This jihadist movement, at the risk of oversimplification, can best be described as four concentric circles. The inner circle consists of the core of the al Qaeda organization, which now largely serves a symbolic, spiritual and ideological role in the greater jihadist movement. The second circle consists of active members and devotees of numerous jihadist groups that are often called "al Qaeda-related." The denizens of the second circle tend to be even more radical and dangerous than their inner-circle colleagues. The third circle consists of those who believe in the jihadist cause or identify with parts of its ideology; they may provide moral support, and some might offer a jihadist group logistical or financial help. The outer circle is the wider Islamic world. While the core of the jihadist movement consists of devoted terrorists, they depend on the less ideologically hardened "outer" circles of sympathizers, which the inner core targets for recruitment and fundraising efforts.

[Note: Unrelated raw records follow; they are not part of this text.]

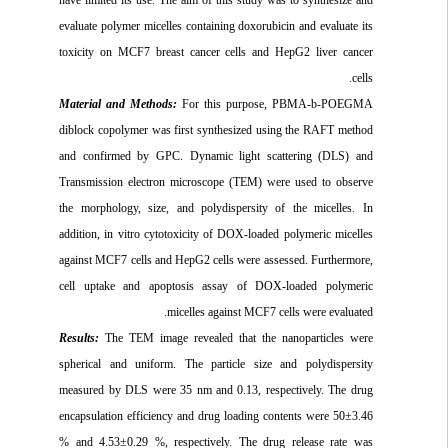
evaluate polymer micelles containing doxorubicin and evaluate its
toxicity on MCF7 breast cancer cells and HepG2 liver cancer
cells.
Material and Methods:
For this purpose, PBMA-b-POEGMA
diblock copolymer was first synthesized using the RAFT method
and confirmed by GPC. Dynamic light scattering (DLS) and
Transmission electron microscope (TEM) were used to observe
the morphology, size, and polydispersity of the micelles. In
addition, in vitro cytotoxicity of DOX-loaded polymeric micelles
against MCF7 cells and HepG2 cells were assessed. Furthermore,
cell uptake and apoptosis assay of DOX-loaded polymeric
micelles against MCF7 cells were evaluated.
Results:
The TEM image revealed that the nanoparticles were
spherical and uniform. The particle size and polydispersity
measured by DLS were 35 nm and 0.13, respectively. The drug
encapsulation efficiency and drug loading contents were 50±3.46
% and 4.53±0.29 %, respectively. The drug release rate was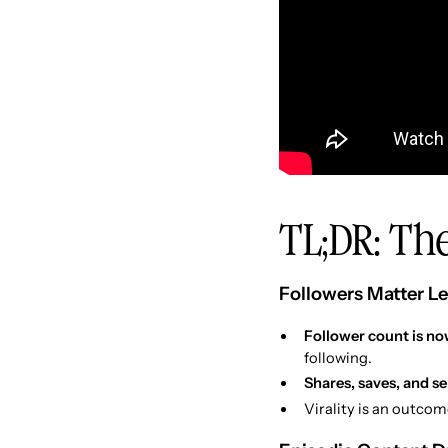
TL;DR: The
Followers Matter Le
Follower count is now
following.
Shares, saves, and s
Virality is an outcom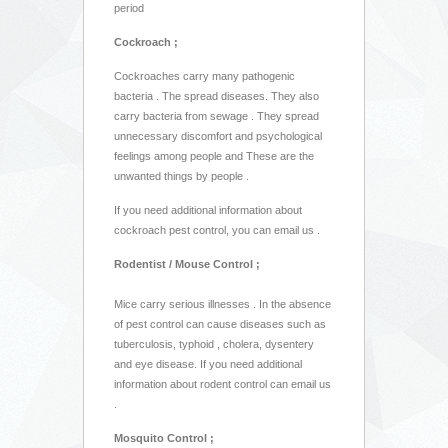
period
Cockroach ;
Cockroaches carry many pathogenic
bacteria . The spread diseases. They also
carry bacteria from sewage . They spread
unnecessary discomfort and psychological
feelings among people and These are the
unwanted things by people .
If you need additional information about
cockroach pest control, you can email us .
Rodentist / Mouse Control ;
Mice carry serious illnesses . In the absence
of pest control can cause diseases such as
tuberculosis, typhoid , cholera, dysentery
and eye disease. If you need additional
information about rodent control can email us
.
Mosquito Control ;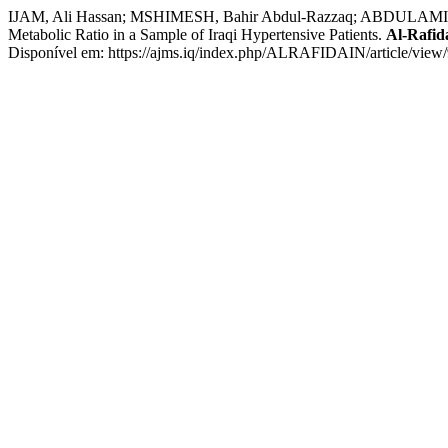
IJAM, Ali Hassan; MSHIMESH, Bahir Abdul-Razzaq; ABDULAMIR, 
Metabolic Ratio in a Sample of Iraqi Hypertensive Patients.
Al-Rafid
Disponível em: https://ajms.iq/index.php/ALRAFIDAIN/article/view/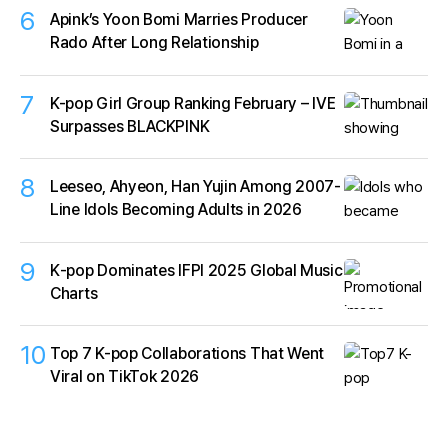
6
Apink’s Yoon Bomi Marries Producer
Rado After Long Relationship
7
K-pop Girl Group Ranking February – IVE
Surpasses BLACKPINK
8
Leeseo, Ahyeon, Han Yujin Among 2007-
Line Idols Becoming Adults in 2026
9
K‑pop Dominates IFPI 2025 Global Music
Charts
10
Top 7 K-pop Collaborations That Went
Viral on TikTok 2026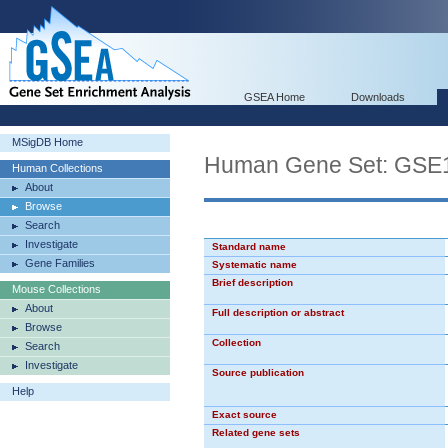
GSEA Home
Downloads
MSigDB Home
Human Gene Set: GS
Human Collections
About
Browse
Search
Investigate
Standard name
Gene Families
Systematic name
Brief description
Mouse Collections
About
Full description or abstract
Browse
Collection
Search
Investigate
Source publication
Help
Exact source
Related gene sets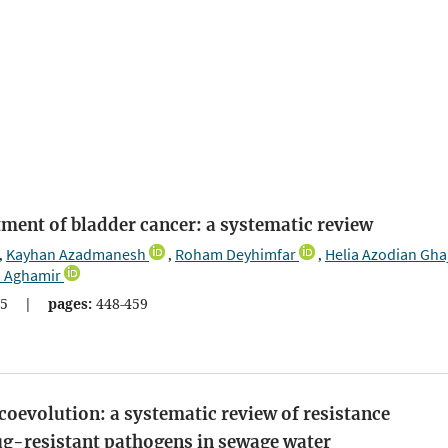
tment of bladder cancer: a systematic review
Kayhan Azadmanesh
Roham Deyhimfar
Helia Azodian Gha
,
,
,
 Aghamir
5
|
pages:
448-459
coevolution: a systematic review of resistance
ug-resistant pathogens in sewage water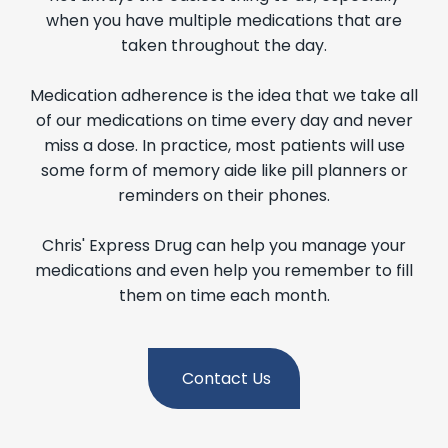
when you have multiple medications that are
taken throughout the day.
Medication adherence is the idea that we take all
of our medications on time every day and never
miss a dose. In practice, most patients will use
some form of memory aide like pill planners or
reminders on their phones.
Chris' Express Drug can help you manage your
medications and even help you remember to fill
them on time each month.
Contact Us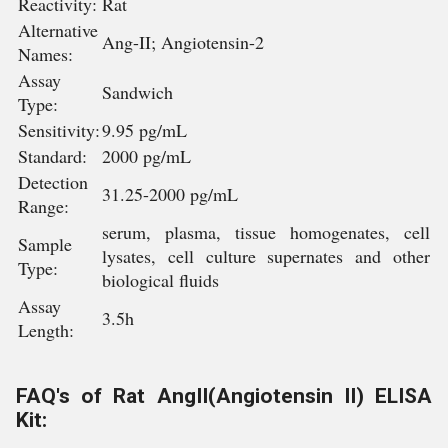
Reactivity:
Rat
Alternative
Ang-II; Angiotensin-2
Names:
Assay
Sandwich
Type:
Sensitivity:
9.95 pg/mL
Standard:
2000 pg/mL
Detection
31.25-2000 pg/mL
Range:
serum, plasma, tissue homogenates, cell
Sample
lysates, cell culture supernates and other
Type:
biological fluids
Assay
3.5h
Length:
FAQ's of Rat AngII(Angiotensin II) ELISA
Kit: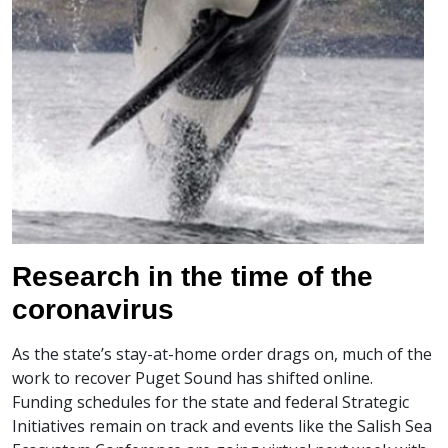
Research in the time of the
coronavirus
As the state’s stay-at-home order drags on, much of the
work to recover Puget Sound has shifted online.
Funding schedules for the state and federal Strategic
Initiatives remain on track and events like the Salish Sea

The jihadist threat is uniquely dangerous because it has become simultaneously more decentralized and more radical since Sept. 11. Never before have we faced a threat whose leaders enjoy so much financial and operational independence. Nor have we ever faced a threat whose "membership" can fluctuate daily and whose recruitment rate increases as the United States stages large-scale military and intelligence operations to eliminate them.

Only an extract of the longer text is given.